Oral Presentation 27th Annual Lorne Proteomics Symposium 2022

Global phosphoproteomic characterisation of oncogenic signalling using phospho heavy-labelled-spiketide FAIMS stepped-CV DDA (pHASED) (#5)

Dilana Staudt 1 , Izac Findlay 1 , Heather Murray 1 , David Skerrett-Byrne 1 , Nathan Smith 1 , Muhammad Jamaluddin 1 , Paddy Kearney 1 , Holly McEwen 1 , Brett Nixon 1 , Nicole Verrills 1 , Matt Dun 1
  1. University of Newcastle, Callaghan, NSW, Australia

Global high-throughput profiling of oncogenic signalling pathways by phosphoproteomics are increasingly being applied to cancer specimens. Quantitative unbiased phosphoproteomic profiling of cancer cells identifies oncogenic signalling processes that drive disease initiation and progression that are hidden to genomics approaches, thereby aiding in the development of individualised cancer treatment strategies. However, extensive sample preparation time and complex chromatographic separation techniques needed to achieve adequate phosphoproteomic depth, limits the utility of these techniques to aid in the design of treatment strategies for highly heterogeneous and aggressive forms of cancers in real-time.
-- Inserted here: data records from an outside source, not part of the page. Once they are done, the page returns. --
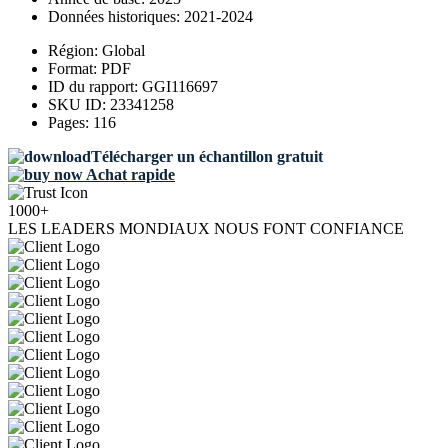
Données historiques:
2021-2024
Région:
Global
Format:
PDF
ID du rapport:
GGI116697
SKU ID:
23341258
Pages:
116
Télécharger un échantillon gratuit
Achat rapide
1000+
LES LEADERS MONDIAUX NOUS FONT CONFIANCE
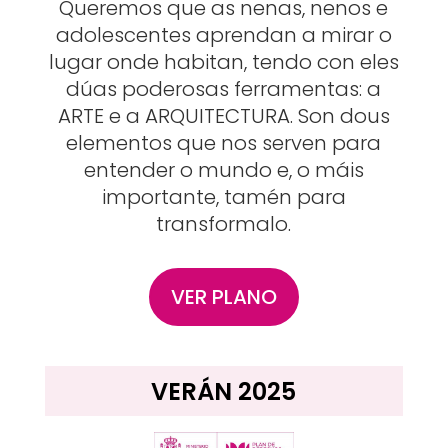
Queremos que as nenas, nenos e
adolescentes aprendan a mirar o
lugar onde habitan, tendo con eles
dúas poderosas ferramentas: a
ARTE e a ARQUITECTURA. Son dous
elementos que nos serven para
entender o mundo e, o máis
importante, tamén para
transformalo.
VER PLANO
VERÁN 2025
Over the last few years, our laboratory has performed phosphoproteomic profiling using isogenic cellular models and patient samples employing tandem mass tags (TMT-10plex) coupled with TiO2 enrichment and HILIC prefractionation prior to nRP-LC-MS/MS. Aiming to maintain deep phosphoproteomic coverage while decreasing sample preparation time, the variably associated with offline prefractionation, and issues limiting the assessment of additional cancer phosphoproteomes in real-time, we have optimised a new protocol to identify drug targets to guide treatment in the clinic. Phospho Heavy-labelled-spiketide FAIMS Stepped-CV DDA or pHASED employs online phosphoproteome deconvolution and label-free quantitation using internal standards to normalise expression/phosphorylation of cancer specimens run at any time. Here we compared pHASED and our traditional TMT-DDA phosphoproteomics protocols/techniques using acute myeloid leukaemia and paediatric high-grade glioma cell lines. pHASED decreased sample preparation time, provided more in-depth phosphoproteomic coverage, and identified more unique, high-fidelity phosphopeptides in real-time (7,925 pHASED, 4,508 TMT-DDA, respectively). The utility of pHASED was tested using cytotoxicity assays to assess the sensitivity of cancers to therapies predicted by pHASED compared to controls. pHASED is now being used to identify drug targets to aid in treatment selection for patients with cancers lacking effective treatments or for patients where genomic approaches have failed to identify therapeutic targets both at diagnosis and following disease progression.